Na fronteira entre biologia, física, América Latina e o mundo
Ministrada no Instituto de Física Teórica, escola internacional aproximou diferentes áreas de conhecimento sobre questões em comum.
O ICTP-SAIFR, localizado no Instituto de Física Teórica (IFT) da Unesp, em parceria com o Nordic Institute for Theoretical Physiscs (NORDITA), da Suécia, organizou, entre os dias 13 e 24 de março, a School on Biological Soft Matter, com o tema “From molecular interactions to engineered materials”. As aulas versaram sobre a matéria mole (soft matter, em inglês), um termo utilizado na física e na biofísica para se referir a sistemas físicos de interação de compostos facilmente deformados por variações térmicas, como líquidos, polímeros e diversos materiais biológicos, como as estruturas e propriedades físicas encontradas dentro de células vivas.

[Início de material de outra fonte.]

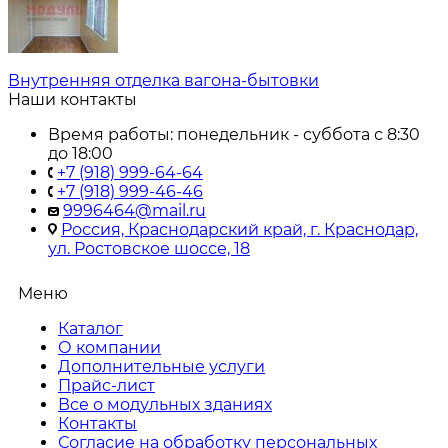
Внутренняя отделка вагона-бытовки
Наши контакты
Время работы: понедельник - суббота с 8:30
до 18:00
+7 (918) 999-64-64
+7 (918) 999-46-46
9996464@mail.ru
Россия, Краснодарский край, г. Краснодар,
ул. Ростовское шоссе, 18
Меню
Каталог
О компании
Дополнительные услуги
Прайс-лист
Все о модульных зданиях
Контакты
Согласие на обработку персональных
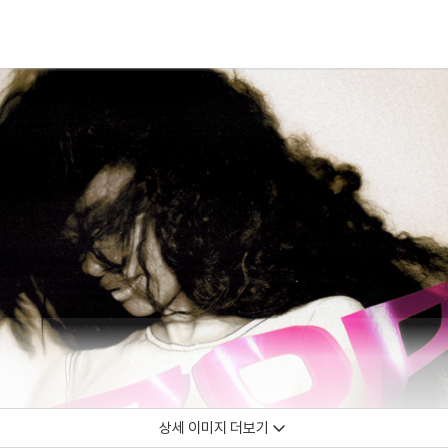
상세 이미지 더보기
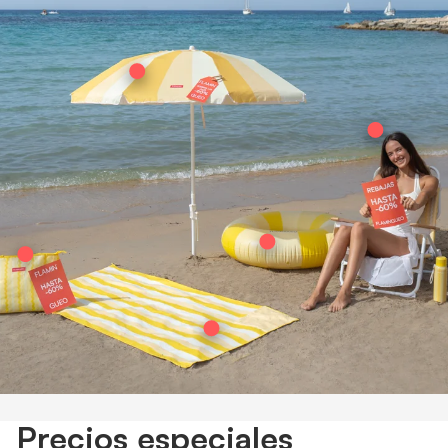
Precios especiales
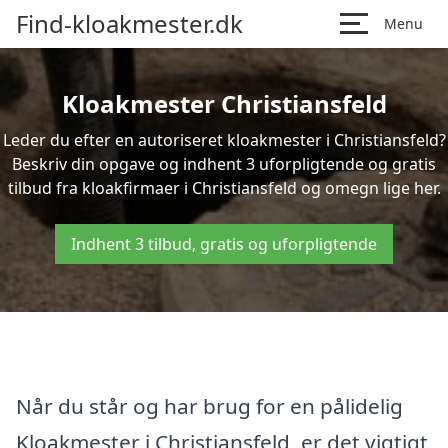
Find-kloakmester.dk
Menu
Kloakmester Christiansfeld
Leder du efter en autoriseret kloakmester i Christiansfeld?
Beskriv din opgave og indhent 3 uforpligtende og gratis
tilbud fra kloakfirmaer i Christiansfeld og omegn lige her.
Indhent 3 tilbud, gratis og uforpligtende
Når du står og har brug for en pålidelig
Kloakmester i Christiansfeld, er det vigtigt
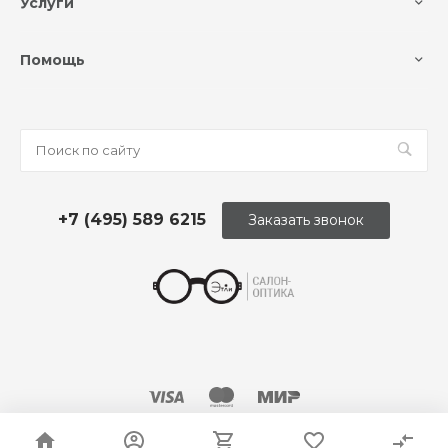
Услуги
Помощь
+7 (495) 589 6215
Заказать звонок
© 2026 Оптика «Этли»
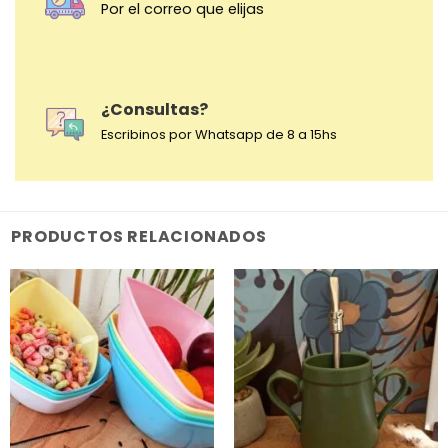
Por el correo que elijas
¿Consultas?
Escribinos por Whatsapp de 8 a 15hs
PRODUCTOS RELACIONADOS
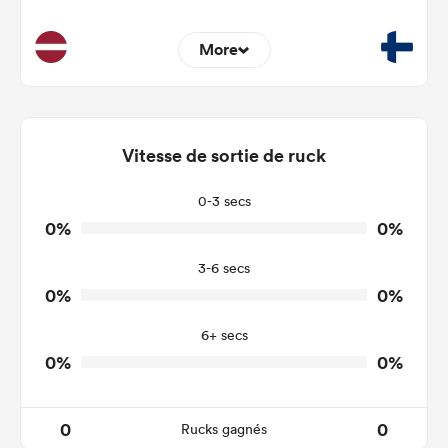
More
0
0
Dominant Tackles
0
0
Vitesse de sortie de ruck
Tackles Made
0
0
Tackles Missed
0-3 secs
0%
0%
0
0
Turnovers Won
3-6 secs
0
0
Tackle Turnover
0%
0%
0
0
Tackle Offload Allowed
6+ secs
0%
0%
0
0
Rucks gagnés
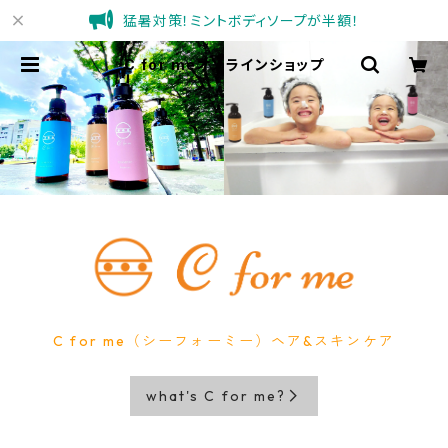
猛暑対策！ミントボディソープが半額！
C for meオンラインショップ
C for me（シーフォーミー）ヘア&スキンケア
what's C for me?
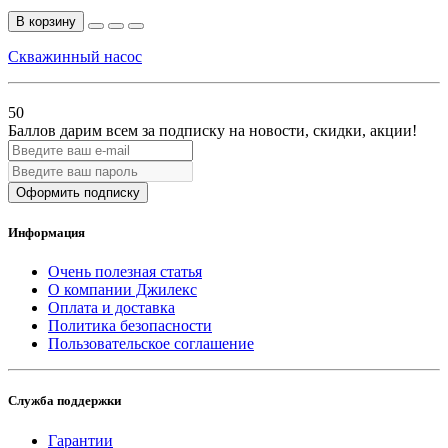
В корзину
Скважинный насос
50
Баллов дарим всем за подписку на новости
, скидки, акции
!
Оформить подписку
Информация
Очень полезная статья
О компании Джилекс
Оплата и доставка
Политика безопасности
Пользовательское соглашение
Служба поддержки
Гарантии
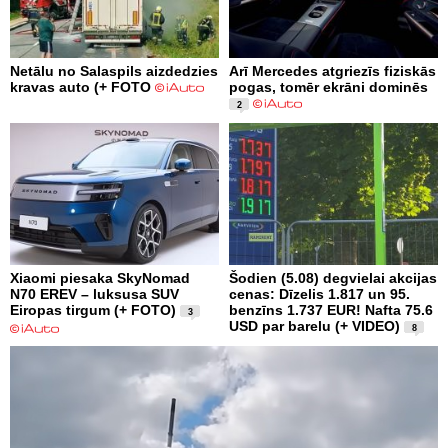
Netālu no Salaspils aizdedzies
Arī Mercedes atgriezīs fiziskās
kravas auto (+ FOTO
pogas, tomēr ekrāni dominēs
2
Xiaomi piesaka SkyNomad
Šodien (5.08) degvielai akcijas
N70 EREV – luksusa SUV
cenas: Dīzelis 1.817 un 95.
Eiropas tirgum (+ FOTO)
benzīns 1.737 EUR! Nafta 75.6
3
USD par barelu (+ VIDEO)
8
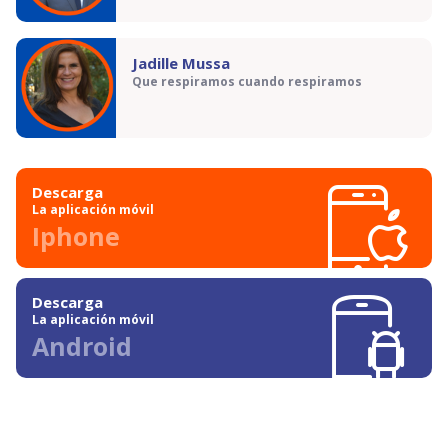
Jadille Mussa
Que respiramos cuando respiramos
Descarga
La aplicación móvil
Iphone
Descarga
La aplicación móvil
Android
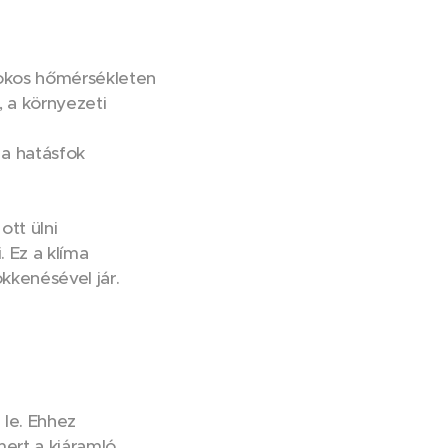
fokos hőmérsékleten
, a környezeti
 a hatásfok
ott ülni
 Ez a klíma
kkenésével jár.
 le. Ehhez
mert a kiáramló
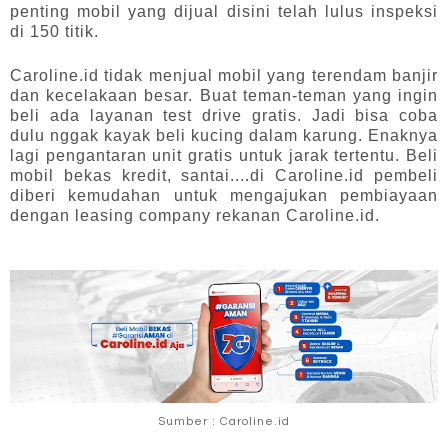
penting mobil yang dijual disini telah lulus inspeksi 
di 150 titik.
Caroline.id tidak menjual mobil yang terendam banjir 
dan kecelakaan besar. Buat teman-teman yang ingin 
beli ada layanan test drive gratis. Jadi bisa coba 
dulu nggak kayak beli kucing dalam karung. Enaknya 
lagi pengantaran unit gratis untuk jarak tertentu. Beli 
mobil bekas kredit, santai....di Caroline.id pembeli 
diberi kemudahan untuk mengajukan pembiayaan 
dengan leasing company rekanan Caroline.id.
Sumber : Caroline.id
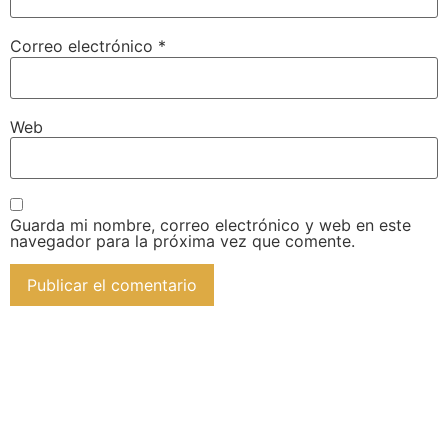
Correo electrónico
*
Web
Guarda mi nombre, correo electrónico y web en este
navegador para la próxima vez que comente.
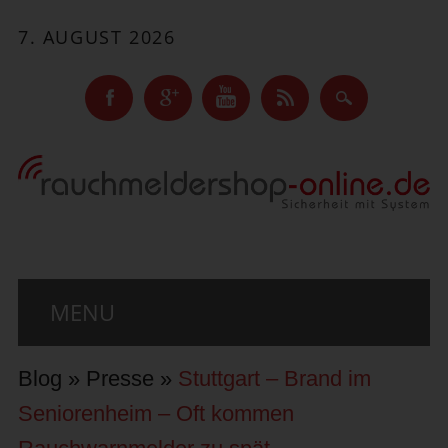
7. AUGUST 2026
Main menu
Skip to content
MENU
Blog
»
Presse
»
Stuttgart – Brand im
Seniorenheim – Oft kommen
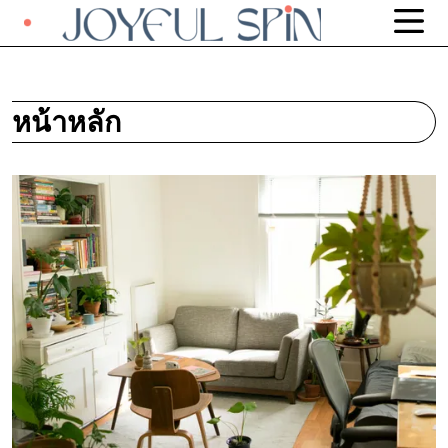
หน้าหลัก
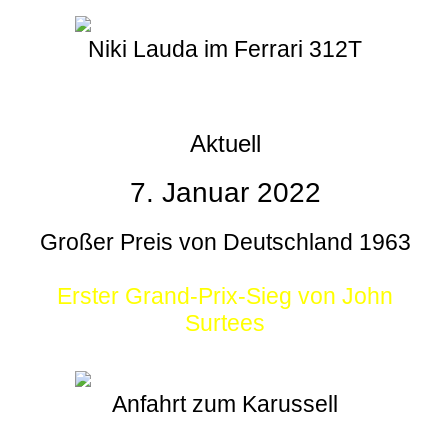
Niki Lauda im Ferrari 312T
Aktuell
7. Januar 2022
Großer Preis von Deutschland 1963
Erster Grand-Prix-Sieg von John
Surtees
Anfahrt zum Karussell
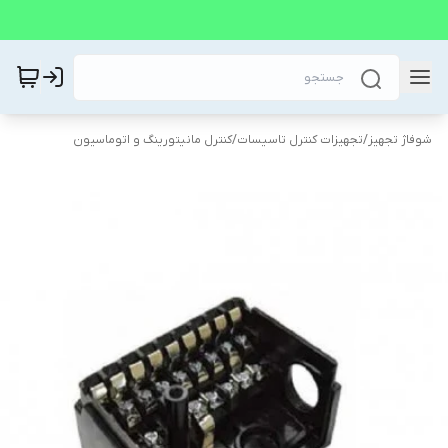
شوفاژ تجهیز
/
تجهیزات کنترل تاسیسات
/
کنترل مانیتورینگ و اتوماسیون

A escola teve como objetivo trazer aos alunos inscritos conceitos básicos em biologia celular e molecular, bem como a física envolvida nessas estruturas para que os alunos aprendessem como aplicá-los às questões que estão investigando em suas pesquisas. Dividida em dois blocos, a escola focou, na primeira semana, em conceitos chave de biologia e física, enquanto a segunda semana foi mais voltada para temas de bioengenharia, aliando, nas palestras ministradas, conceitos básicos com pesquisas atualmente desenvolvidas na área de soft matter. Segundo Samuela Pasquali, da Université Sorbonne Paris Cité, uma das organizadoras da escola, “a ideia é dar aos alunos uma perspectiva ampla do que está acontecendo hoje em dia na área e fornecer ferramentas necessárias para investigações futuras”.
Voltada para alunos de graduação e pós-graduação, bem como pesquisadores das áreas de mecânica estatística, ciência dos materiais, biofísica e nanotecnologia, a escola atraiu alunos majoritariamente da América Latina, mas também de outros países, incluindo Itáila, Canadá e Índia. Além de comparecer às aulas, os alunos também foram convidados a fazer apresentações orais ou de pôsteres sobre seus próprios projetos de pesquisa.
Essa diversidade de áreas de formação e nacionalidades foi um dos pontos fortes da escola, como salientou Fernando Luís Barroso da Silva, da USP-Ribeirão Preto, também organizador: “Um dos lados positivos dessa escola é que os alunos começam a aprender novas ferramentas, conceitos, e fazer cooperações que podem ser proveitosas para a pesquisa que estão desenvolvendo ou para trabalhos futuros, podendo aplicar o que aprendem aqui sobre um determinado tema em outros projetos.” Da Silva, atualmente, está publicando um artigo com Natalia Montellano, pós-graduanda da Universidad Nacional de Rosario, na Argentina, que participou de uma das primeiras edições da escola e agora retorna para atualizar seus conhecimentos na área. “A interação é proveitosa, pois aprendo com os outros alunos e professores. É como um duplo aprendizado, e posso compartilhar um pouco da minha própria experiência”, disse Montellano.
Os benefícios dessa migração de conhecimentos entre diferentes áreas foi bem exemplificada em uma das palestras da segunda semana, ministrada por Greg Huber, da University of California. Huber apresentou sua pesquisa com as rampas de Terasaki, estruturas tubulares helicoidais encontradas experimentalmente em membranas de organelas dentro de células, bem como previstas teoricamente na superfície de estrelas de nêutrons. A similaridade entre as estruturas, segundo ele, é surpreendente, pois os dois ambientes são extremamente diferentes em termos de tamanho e forças atuantes, apesar de serem sujeitos a fenômenos e condições que podem ser consideradas, em certa instância, análogas. “Isso mostra que os cientistas das duas áreas trabalham com linguagens diferentes, mas em cooperação podem se beneficiar. A estrutura já havia sido observada nas células, sempre esteve lá, mas não havia sido descrita da forma que um físico, com conhecimento em linguagem matemática e geométrica a descreveria”, disse Huber. “Podem existir outras estruturas interessantes dentro da célula que ainda não foram descritas da mesma forma.”
Por ser uma área de interface entre a biologia e a física, duas áreas que não necessariamente conversam em técnicas ou abordagens, adaptar as aulas para ambos os públicos foi um desafio que os organizadores tinham em mente na hora de conceber a escola. “Alunos e professores de diferentes áreas precisam de bastante conhecimento em biologia e física e suas áreas de interface. E quando se está trabalhando nas duas áreas, não é possível fazer um sem saber o outro”, disse Pasquali. E continuou: “A física que se aplica, digamos, à molécula de DNA, é a mesma que se aplica à proteína ou nanobjeto que se está querendo produzir. No fundo, todos os cientistas tem o mesmo objetivo: compreender a natureza.”